Dans la lutte qui s’ouvre à Cuba, nous nous tenons fermement sur le terrain de la défense de la révolution. D’ores et déjà, tous les gusanos de Floride demandent une intervention militaire à Cuba. Dans une conférence de presse commune, dimanche, le maire de Miami, le maire de Miami-Dade et l’ancien maire de Miami (Joe Carollo) ont demandé à Biden d’intervenir à Cuba « dans le cadre de la doctrine Monroe ».

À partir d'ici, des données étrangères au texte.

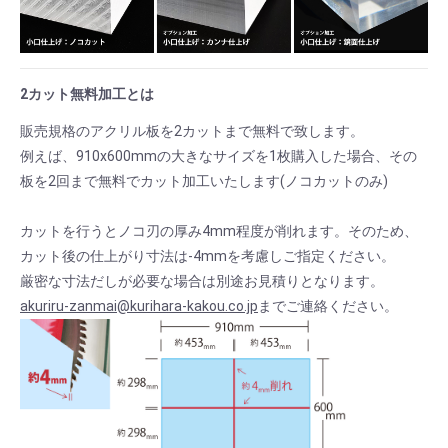
2カット無料加工とは
販売規格のアクリル板を2カットまで無料で致します。
例えば、910x600mmの大きなサイズを1枚購入した場合、その
板を2回まで無料でカット加工いたします(ノコカットのみ)
カットを行うとノコ刃の厚み4mm程度が削れます。そのため、
カット後の仕上がり寸法は-4mmを考慮しご指定ください。
厳密な寸法だしが必要な場合は別途お見積りとなります。
akuriru-zanmai@kurihara-kakou.co.jp
までご連絡ください。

Cependant, notre défense inconditionnelle de la révolution cubaine ne nous empêche pas d’être critiques à l’égard de sa direction. Dans le débat sur le meilleur moyen de défendre la révolution cubaine, nous défendons clairement un point de vue de classe, une perspective internationaliste et la démocratie ouvrière.
Deuxièmement, on doit dire que les méthodes par lesquelles la bureaucratie cubaine tente de résoudre les problèmes de la révolution sont inadéquates – et même, dans bien des cas, contre-productives (exemple : la « Réorganisation économique »). Les mesures pro-capitalistes minent la planification et la propriété publique; elles aggravent la différenciation sociale; elles renforcent les éléments pro-capitalistes de l’île. Elles créent la base sociale des manifestations de dimanche. L’absence de démocratie ouvrière désorganise l’économie et nourrit la nonchalance, l’inefficacité et l’indifférence.

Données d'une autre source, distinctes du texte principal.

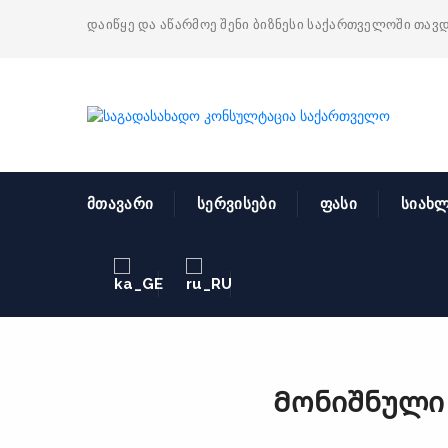
დაიწყე და აწარმოე შენი ბიზნესი საქართველოში თავ
მთავარი
სერვისები
ფასი
სიახლ
Მონიშნული პ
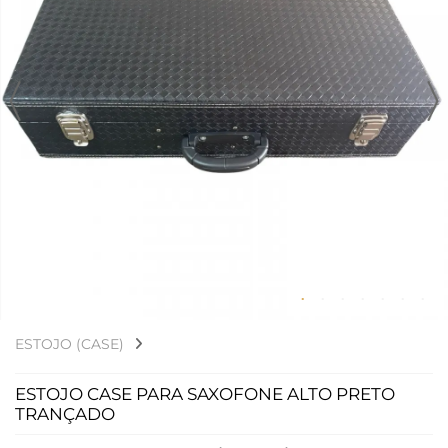
ESTOJO (CASE)
ESTOJO CASE PARA SAXOFONE ALTO PRETO
TRANÇADO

De même, les méthodes de la bureaucratie pour répondre aux provocations contre-révolutionnaires sont, dans bien des cas, contre-productives. La censure, les restrictions et l’arbitraire bureaucratiques ne servent pas la révolution. Ce qui est nécessaire, c’est une discussion politique, un réarmement idéologique – et la démocratie ouvrière.
Nos mots d’ordre doivent être :
- Défendons la révolution cubaine!
- À bas le blocus impérialiste! Pas touche à Cuba!
- Contre la restauration du capitalisme! Pour davantage de socialisme!
- Contre la bureaucratie! Pour la démocratie et le contrôle ouvriers!